Lem Satterfield

Lem’s latest: Donaire-Narvaez; Hopkins-Dawson controversy



Besides WBO junior bantamweight beltholder Omar Narvaez, THE RING’s No. 1-rated bantamweight, Nonito Donaire, has two other potential adversaries to conquer on Saturday night in his first-ever bout at New York’s Madison Square Garden: the climate and the time zone.

A 28-year-old resident of San Leandro, Calif., who is accustomed to fighting on the West Coast, Donaire will be battling an opponent in New York for the first time.

Trainer Robert Garcia says it’s admittedly “a little chilly” in New York, but that Donaire is adjusting well.
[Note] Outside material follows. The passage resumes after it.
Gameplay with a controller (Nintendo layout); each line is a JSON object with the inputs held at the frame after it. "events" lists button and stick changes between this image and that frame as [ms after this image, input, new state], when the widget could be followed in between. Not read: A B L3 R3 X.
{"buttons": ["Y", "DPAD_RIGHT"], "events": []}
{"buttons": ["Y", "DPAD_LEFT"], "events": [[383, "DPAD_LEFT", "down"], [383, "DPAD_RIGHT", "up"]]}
“(He) is ready to fight on the East Coast and he is excited to fight in New York,” said Garcia of Donaire, who conducted an open workout in the Big Apple this past Saturday. “He’ll get used to the time change. Three hours difference is no big deal.”

Donaire knows first-hand about how keeping focus can insulate one from distractions, even when things are going wrong, as they did prior to Donaire’s last fight against former titleholder Fernando Montiel.
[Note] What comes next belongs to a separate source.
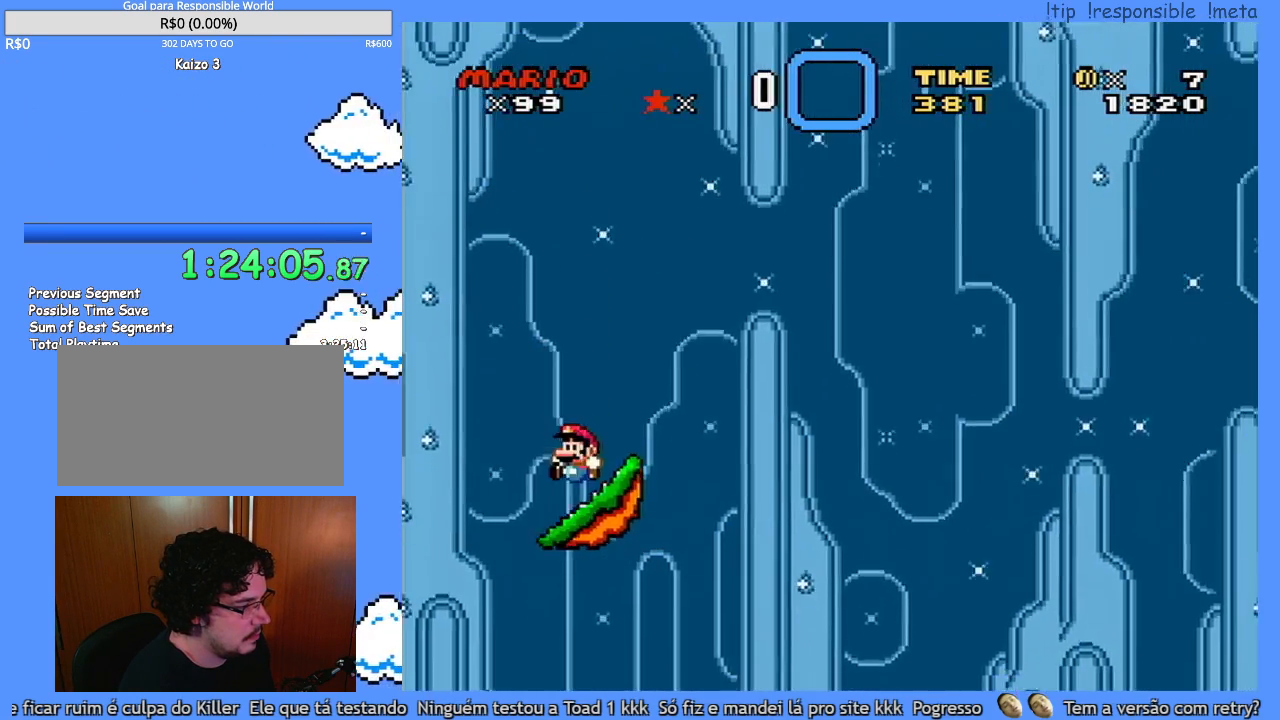
{"buttons": ["Y"], "events": [[33, "DPAD_LEFT", "up"], [117, "DPAD_RIGHT", "down"], [217, "DPAD_RIGHT", "up"], [350, "DPAD_LEFT", "down"], [433, "DPAD_LEFT", "up"]]}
“The last fight, everything went wrong. My tooth fell out and we were up till three in the morning trying to find a dentist to fix my teeth,” said Donaire. “But when you get into the ring, everything just goes,” said Donaire.

Donaire turned the fight into a defining victory — a second-round knockout in what was only Donaire’s second bout since rising from the lower weight divisions.
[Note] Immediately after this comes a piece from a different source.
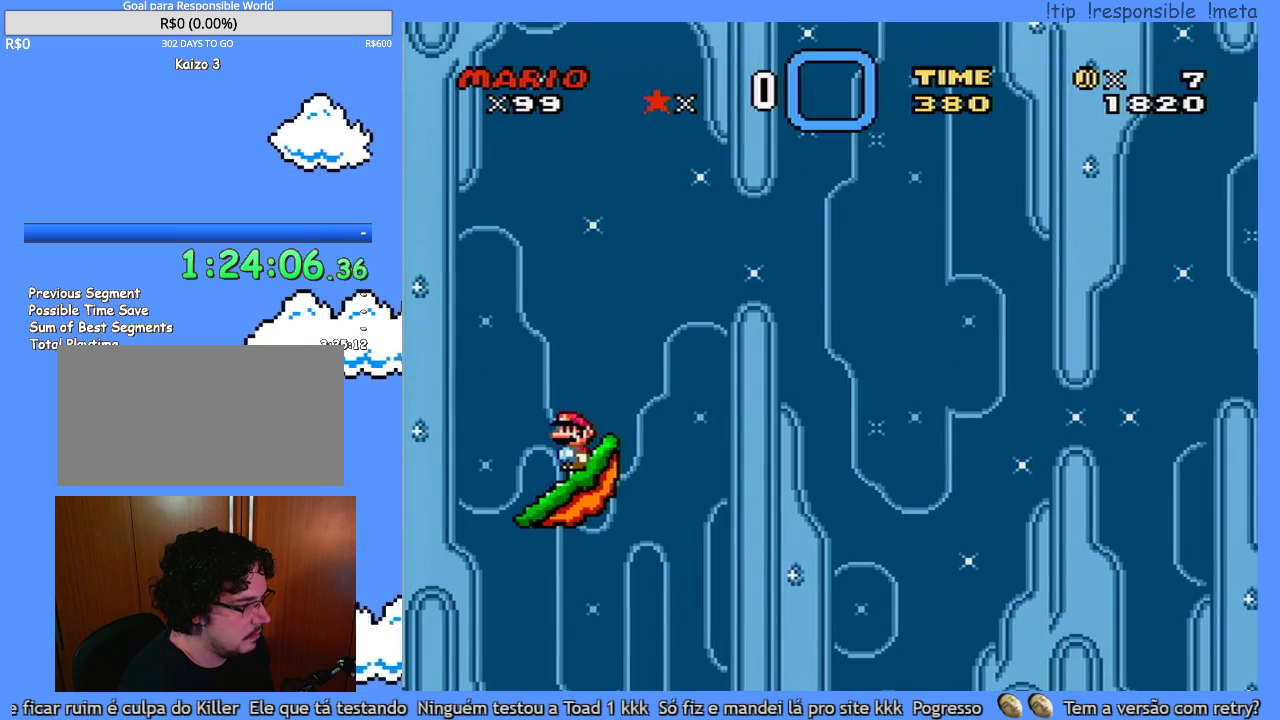
{"buttons": ["Y"], "events": []}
“There may be loud noises around and you can’t sleep at night. There are always circumstances that can make you worry, but with the right mentality and the right people, like Robert Garcia — my team believes in me and I believe in myself … no matter what goes on before the fight.”

Donaire will pursue his 26th-straight victory against the unbeaten Navaez (35-0, 23 KOs) in the HBO-televised bout.



A Philippines native who arrived in America when he was 11 years old, Donaire will be the guest of honor at a diplomatic reception at the Philippines Consulate in New York on Wednesday.

The event will begin at 10:30 a.m., and Donaire’s host will be the honorable Mario Lopez de Leon, Jr., Consul General of The Republic of The Philippines in New York.



Referee Pat Russell blamed “incidental contact in a roughhouse fight” for the controversial ending to Saturday night’s second-round technical knockout ruling in favor of the challenger, Chad Dawson, after his opponent, Bernard Hopkins, suffered a shoulder injury and could not continue.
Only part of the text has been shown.